> What you should do
Answer these questions using the Blockbuster article below.
(a) Which firm is acting as administrator for Blockbuster?
(b) How many stores does Blockbuster operate?
(c) In what month did Gordon Brothers buy Blockbuster out of administration?

> Provided text
___

‘Outdated’ Blockbuster back in administration


Blockbuster UK has gone back into administration and its online service has been suspended, as the owners admit its current business model is ‘outdated’.

Moorfields, the administrator for Blockbuster, said it has received a “small number” of expressions of interest but admitted that its business model was “outdated”.

The retailer fell into administration as its US counterpart closes its last stores.

Gordon Brothers, which bought Blockbuster out of administration in March, had tried and failed to broker a licensing deal to develop a new digital platform with US parent firm Dish. O’Reilly said that the failure to agree a deal was “one of the reasons it failed”.

Blockbuster currently employs around 2,000 people and operates a chain of 264 stores.
It comes a month after owner Gordon Brothers said its plan to turnaround the retailer's fortunes failed amid the move towards online movie rentals and on-demand TV.

___

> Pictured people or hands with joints

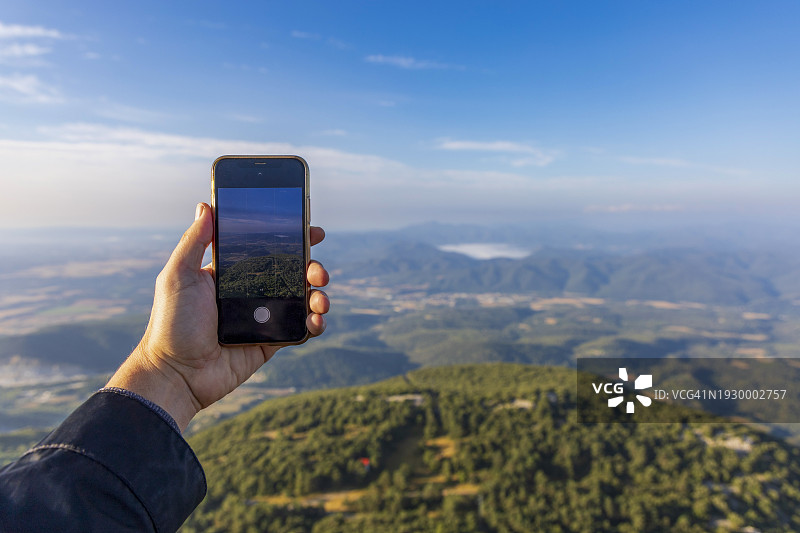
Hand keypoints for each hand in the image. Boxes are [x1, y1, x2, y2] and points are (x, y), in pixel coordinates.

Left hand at [106, 202, 329, 430]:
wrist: (176, 374)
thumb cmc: (170, 324)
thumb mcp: (177, 276)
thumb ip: (194, 242)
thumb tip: (206, 205)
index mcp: (231, 273)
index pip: (267, 249)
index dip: (291, 238)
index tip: (311, 230)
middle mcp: (250, 292)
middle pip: (292, 272)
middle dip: (312, 266)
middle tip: (318, 270)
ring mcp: (263, 318)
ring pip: (301, 299)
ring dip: (318, 294)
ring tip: (320, 298)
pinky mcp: (270, 342)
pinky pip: (301, 329)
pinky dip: (315, 323)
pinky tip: (316, 319)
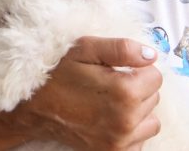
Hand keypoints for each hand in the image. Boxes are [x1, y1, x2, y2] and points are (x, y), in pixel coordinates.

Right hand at [13, 36, 162, 150]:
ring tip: (110, 102)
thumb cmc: (57, 74)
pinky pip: (140, 140)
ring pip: (151, 120)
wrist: (32, 107)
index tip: (118, 70)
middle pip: (153, 97)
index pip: (156, 75)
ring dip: (137, 110)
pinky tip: (111, 119)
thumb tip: (151, 55)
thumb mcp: (85, 48)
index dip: (137, 69)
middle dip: (137, 88)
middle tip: (109, 84)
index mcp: (124, 91)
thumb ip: (121, 48)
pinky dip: (131, 130)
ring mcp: (120, 140)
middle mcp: (126, 119)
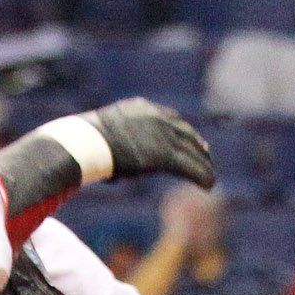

___

> Answer section
(a) Moorfields
(b) 264
(c) March